     "They were the closest family I've ever known" said a friend who knew them well then.  Ethel's mother, Mrs. Joseph Rand, seemed to trust her daughters implicitly and because she had so much trust in them, they fulfilled it."

     The same friend remembers how active both girls were in church - Riverview Baptist, then located at Stryker and George.  "They were always in church," she said.
     "I never had a brother," said Alice Hymers Hanowceck, so when I was a teenager I thought pretty much of my brother-in-law.  Whenever something was going on at church, he took me and brought me home.  I can't ever remember having an argument with him, or with my sister, and any anytime I needed her she came a'running."  "She's always been that way--not only with me, but with everyone else, too."  "She didn't always approve of everything I did, but she never criticized."

     Mrs. Glewwe's interest in the work of her church had continued down to today.  She is chairman this year of the board that directs the work of the "Pioneer Girls," a group of youngsters from eight to fifteen years of age.  She's secretary of the Women's Mission Society.  For many years (until this year) she was coordinator of the church kitchens.  A few years ago she volunteered to serve in the church nursery so that young mothers could take part in the Sunday school teaching program of the church or just sit in on classes.

▶ [INFORMATION SUPPLIED]
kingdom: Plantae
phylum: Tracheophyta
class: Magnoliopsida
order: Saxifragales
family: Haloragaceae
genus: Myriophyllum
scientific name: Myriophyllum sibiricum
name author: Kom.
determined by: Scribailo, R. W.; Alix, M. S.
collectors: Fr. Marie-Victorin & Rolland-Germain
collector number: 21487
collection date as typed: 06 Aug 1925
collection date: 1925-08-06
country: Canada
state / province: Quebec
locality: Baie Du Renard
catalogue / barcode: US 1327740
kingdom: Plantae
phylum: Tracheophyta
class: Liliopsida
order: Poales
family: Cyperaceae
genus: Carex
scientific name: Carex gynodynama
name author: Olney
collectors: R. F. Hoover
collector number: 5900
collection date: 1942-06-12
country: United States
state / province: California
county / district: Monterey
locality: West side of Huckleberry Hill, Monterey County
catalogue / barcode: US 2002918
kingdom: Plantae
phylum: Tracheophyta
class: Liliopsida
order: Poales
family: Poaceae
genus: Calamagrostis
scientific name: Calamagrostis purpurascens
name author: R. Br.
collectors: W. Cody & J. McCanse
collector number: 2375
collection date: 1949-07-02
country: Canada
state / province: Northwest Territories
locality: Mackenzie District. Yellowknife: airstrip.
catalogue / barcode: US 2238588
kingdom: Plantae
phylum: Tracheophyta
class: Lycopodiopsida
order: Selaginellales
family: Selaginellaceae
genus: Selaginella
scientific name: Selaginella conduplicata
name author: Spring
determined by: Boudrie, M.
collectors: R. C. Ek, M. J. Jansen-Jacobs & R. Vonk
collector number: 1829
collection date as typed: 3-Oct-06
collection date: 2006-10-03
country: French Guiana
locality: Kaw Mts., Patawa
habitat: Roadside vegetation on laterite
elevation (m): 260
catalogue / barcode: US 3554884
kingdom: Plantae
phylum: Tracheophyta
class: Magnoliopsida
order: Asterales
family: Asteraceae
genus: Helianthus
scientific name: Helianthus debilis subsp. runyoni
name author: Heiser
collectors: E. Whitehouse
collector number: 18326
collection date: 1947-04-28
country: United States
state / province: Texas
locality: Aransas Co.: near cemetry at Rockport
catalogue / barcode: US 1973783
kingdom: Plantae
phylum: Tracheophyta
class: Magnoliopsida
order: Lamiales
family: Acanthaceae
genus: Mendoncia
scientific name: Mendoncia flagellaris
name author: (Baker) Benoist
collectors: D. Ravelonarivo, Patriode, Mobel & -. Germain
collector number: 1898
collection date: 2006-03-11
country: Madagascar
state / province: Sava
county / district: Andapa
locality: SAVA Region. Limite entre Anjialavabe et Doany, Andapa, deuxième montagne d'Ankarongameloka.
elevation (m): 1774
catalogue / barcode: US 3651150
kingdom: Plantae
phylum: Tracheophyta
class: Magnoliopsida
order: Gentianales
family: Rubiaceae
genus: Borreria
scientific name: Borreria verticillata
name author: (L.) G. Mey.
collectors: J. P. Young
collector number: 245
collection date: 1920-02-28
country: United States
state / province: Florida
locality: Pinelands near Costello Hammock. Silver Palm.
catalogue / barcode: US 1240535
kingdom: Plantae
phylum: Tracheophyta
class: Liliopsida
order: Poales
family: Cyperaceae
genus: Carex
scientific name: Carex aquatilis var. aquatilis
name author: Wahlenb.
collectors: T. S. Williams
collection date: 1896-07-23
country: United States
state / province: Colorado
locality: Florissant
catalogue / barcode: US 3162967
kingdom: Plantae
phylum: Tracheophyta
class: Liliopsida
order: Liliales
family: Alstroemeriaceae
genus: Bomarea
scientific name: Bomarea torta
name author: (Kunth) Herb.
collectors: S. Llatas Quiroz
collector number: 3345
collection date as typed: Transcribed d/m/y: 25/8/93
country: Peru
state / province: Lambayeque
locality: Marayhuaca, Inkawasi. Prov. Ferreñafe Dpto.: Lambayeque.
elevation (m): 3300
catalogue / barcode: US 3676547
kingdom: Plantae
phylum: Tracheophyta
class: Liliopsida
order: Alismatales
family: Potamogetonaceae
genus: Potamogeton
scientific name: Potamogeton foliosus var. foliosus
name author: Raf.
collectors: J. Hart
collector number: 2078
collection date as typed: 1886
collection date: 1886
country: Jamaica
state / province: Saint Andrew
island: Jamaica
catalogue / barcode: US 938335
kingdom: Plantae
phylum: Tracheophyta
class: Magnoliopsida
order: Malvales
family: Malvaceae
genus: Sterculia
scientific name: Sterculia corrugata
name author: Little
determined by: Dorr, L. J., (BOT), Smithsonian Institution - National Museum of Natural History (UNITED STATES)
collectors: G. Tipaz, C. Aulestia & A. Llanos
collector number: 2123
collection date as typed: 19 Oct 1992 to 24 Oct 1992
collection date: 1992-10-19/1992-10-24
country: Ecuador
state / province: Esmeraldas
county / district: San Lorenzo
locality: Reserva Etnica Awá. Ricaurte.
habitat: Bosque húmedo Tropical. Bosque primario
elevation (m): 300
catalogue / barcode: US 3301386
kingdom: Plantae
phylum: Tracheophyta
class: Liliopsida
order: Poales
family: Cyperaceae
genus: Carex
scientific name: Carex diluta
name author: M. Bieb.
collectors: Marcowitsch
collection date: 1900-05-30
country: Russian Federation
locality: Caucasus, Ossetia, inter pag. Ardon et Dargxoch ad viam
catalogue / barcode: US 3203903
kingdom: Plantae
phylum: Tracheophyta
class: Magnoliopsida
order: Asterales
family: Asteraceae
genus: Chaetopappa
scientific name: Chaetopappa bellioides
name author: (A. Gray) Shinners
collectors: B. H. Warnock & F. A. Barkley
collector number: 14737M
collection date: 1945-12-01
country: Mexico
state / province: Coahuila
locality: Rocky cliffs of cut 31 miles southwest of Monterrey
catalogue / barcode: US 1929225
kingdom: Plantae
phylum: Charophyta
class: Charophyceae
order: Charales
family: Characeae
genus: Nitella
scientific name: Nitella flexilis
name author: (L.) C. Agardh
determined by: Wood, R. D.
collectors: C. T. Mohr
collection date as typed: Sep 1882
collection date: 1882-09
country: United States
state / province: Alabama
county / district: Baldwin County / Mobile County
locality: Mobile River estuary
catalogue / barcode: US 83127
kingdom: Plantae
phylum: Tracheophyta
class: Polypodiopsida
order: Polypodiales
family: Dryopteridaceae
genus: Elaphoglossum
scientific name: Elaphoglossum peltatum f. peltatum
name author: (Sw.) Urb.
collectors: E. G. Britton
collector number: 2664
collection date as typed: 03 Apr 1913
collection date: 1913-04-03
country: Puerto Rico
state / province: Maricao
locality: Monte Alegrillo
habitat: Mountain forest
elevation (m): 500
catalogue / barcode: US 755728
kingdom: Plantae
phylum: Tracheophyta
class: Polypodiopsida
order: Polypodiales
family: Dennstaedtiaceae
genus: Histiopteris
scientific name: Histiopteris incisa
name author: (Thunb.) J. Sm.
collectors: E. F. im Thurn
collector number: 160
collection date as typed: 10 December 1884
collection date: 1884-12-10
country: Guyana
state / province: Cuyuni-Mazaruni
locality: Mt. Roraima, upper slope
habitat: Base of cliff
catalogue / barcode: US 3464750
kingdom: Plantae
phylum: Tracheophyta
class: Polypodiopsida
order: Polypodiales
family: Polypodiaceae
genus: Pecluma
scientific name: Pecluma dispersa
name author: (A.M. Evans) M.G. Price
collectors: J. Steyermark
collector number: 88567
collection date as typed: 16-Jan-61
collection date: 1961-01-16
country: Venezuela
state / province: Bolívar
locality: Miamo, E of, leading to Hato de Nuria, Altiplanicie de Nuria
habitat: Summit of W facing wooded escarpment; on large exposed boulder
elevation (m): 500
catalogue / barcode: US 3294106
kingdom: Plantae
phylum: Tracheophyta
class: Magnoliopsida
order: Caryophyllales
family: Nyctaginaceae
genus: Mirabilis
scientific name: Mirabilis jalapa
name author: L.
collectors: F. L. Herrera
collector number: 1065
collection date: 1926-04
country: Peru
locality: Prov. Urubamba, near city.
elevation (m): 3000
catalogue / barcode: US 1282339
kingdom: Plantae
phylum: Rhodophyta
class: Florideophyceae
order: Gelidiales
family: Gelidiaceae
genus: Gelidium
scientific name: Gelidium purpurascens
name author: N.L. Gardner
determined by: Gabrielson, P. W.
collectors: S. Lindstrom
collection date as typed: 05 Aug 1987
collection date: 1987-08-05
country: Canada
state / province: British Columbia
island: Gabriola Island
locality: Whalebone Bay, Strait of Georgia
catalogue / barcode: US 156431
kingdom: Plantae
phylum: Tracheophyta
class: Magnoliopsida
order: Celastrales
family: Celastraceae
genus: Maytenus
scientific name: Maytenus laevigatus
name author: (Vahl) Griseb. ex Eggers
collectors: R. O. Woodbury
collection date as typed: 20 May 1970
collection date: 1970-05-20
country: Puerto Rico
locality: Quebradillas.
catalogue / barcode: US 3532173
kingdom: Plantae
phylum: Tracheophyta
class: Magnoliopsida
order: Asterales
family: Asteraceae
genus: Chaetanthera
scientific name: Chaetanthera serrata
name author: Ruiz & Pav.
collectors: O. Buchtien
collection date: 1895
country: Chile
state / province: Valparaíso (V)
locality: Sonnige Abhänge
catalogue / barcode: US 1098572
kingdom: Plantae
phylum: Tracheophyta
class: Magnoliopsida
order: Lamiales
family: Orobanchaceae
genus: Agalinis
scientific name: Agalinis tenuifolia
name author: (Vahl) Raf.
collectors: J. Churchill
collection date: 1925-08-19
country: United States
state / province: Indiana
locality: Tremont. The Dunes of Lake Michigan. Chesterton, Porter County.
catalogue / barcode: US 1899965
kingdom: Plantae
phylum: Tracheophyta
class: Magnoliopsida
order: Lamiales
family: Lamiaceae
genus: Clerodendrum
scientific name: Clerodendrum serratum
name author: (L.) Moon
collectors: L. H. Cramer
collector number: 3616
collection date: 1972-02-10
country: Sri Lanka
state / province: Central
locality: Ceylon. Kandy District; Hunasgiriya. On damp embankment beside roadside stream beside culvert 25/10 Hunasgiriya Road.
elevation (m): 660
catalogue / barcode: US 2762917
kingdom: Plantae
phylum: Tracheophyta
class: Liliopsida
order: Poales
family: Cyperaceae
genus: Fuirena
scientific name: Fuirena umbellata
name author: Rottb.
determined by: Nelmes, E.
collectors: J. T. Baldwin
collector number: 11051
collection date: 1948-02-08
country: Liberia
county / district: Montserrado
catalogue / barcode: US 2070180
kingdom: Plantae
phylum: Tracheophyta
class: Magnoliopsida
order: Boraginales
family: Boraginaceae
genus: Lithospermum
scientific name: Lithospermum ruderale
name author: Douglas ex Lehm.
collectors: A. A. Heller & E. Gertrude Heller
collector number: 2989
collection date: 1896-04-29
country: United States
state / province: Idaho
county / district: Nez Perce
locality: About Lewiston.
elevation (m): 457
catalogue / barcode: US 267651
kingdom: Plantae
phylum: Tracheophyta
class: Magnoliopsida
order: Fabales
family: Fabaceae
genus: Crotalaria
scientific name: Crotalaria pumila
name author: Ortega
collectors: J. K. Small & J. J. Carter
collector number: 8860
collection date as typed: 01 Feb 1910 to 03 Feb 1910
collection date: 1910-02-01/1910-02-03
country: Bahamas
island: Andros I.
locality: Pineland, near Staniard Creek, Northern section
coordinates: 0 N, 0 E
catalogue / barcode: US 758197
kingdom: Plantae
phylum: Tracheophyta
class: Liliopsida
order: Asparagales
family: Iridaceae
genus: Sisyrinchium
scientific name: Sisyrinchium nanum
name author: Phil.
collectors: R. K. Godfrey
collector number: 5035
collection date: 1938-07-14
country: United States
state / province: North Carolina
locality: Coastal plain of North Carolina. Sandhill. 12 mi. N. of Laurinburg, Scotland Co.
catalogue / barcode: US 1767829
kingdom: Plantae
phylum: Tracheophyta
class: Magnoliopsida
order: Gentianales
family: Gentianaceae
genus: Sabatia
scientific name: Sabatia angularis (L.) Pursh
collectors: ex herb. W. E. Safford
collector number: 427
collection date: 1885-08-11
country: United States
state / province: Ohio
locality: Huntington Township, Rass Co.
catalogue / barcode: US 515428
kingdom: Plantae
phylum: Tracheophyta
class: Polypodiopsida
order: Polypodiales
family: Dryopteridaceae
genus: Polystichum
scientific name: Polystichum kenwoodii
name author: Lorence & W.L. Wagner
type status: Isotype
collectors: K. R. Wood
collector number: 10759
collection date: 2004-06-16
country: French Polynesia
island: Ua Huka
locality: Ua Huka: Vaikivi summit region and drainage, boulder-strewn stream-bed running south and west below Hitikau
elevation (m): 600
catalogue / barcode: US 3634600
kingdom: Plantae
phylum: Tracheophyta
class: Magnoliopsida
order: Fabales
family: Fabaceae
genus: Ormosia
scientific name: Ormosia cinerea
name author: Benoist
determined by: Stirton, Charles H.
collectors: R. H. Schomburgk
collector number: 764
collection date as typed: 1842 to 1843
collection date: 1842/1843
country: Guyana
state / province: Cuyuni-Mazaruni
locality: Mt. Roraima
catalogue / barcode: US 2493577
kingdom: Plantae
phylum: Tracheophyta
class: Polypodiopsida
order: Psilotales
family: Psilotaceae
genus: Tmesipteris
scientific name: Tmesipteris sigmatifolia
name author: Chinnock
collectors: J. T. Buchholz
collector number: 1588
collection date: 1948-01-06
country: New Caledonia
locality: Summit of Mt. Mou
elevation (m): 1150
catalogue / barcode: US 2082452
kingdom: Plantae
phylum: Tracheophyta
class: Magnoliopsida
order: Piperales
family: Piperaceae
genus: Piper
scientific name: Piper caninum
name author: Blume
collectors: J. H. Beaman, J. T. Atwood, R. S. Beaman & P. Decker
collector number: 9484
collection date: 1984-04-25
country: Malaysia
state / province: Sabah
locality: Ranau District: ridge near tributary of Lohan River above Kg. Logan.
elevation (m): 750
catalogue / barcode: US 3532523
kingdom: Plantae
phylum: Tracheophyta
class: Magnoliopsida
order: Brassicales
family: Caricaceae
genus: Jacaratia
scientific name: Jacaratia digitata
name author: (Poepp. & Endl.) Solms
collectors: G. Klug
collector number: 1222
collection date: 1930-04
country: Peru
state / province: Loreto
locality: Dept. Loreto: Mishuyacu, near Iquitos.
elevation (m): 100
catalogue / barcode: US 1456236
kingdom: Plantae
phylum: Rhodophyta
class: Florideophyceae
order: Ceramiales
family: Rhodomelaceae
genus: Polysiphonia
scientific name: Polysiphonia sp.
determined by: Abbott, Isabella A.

▶ [ACTIVITIES]
a. In the text about Mrs. Glewwe, where was Riverview Baptist church located at that time?
b. Reproduce the stretch of the text about Mrs. Glewwe from "Mrs. Glewwe's interest" through "in on classes.".

▶ [PER-TASK OUTPUTS]
a. At Stryker and George.

b.
Mrs. Glewwe's interest in the work of her church had continued down to today.  She is chairman this year of the board that directs the work of the "Pioneer Girls," a group of youngsters from eight to fifteen years of age.  She's secretary of the Women's Mission Society.  For many years (until this year) she was coordinator of the church kitchens.  A few years ago she volunteered to serve in the church nursery so that young mothers could take part in the Sunday school teaching program of the church or just sit in on classes.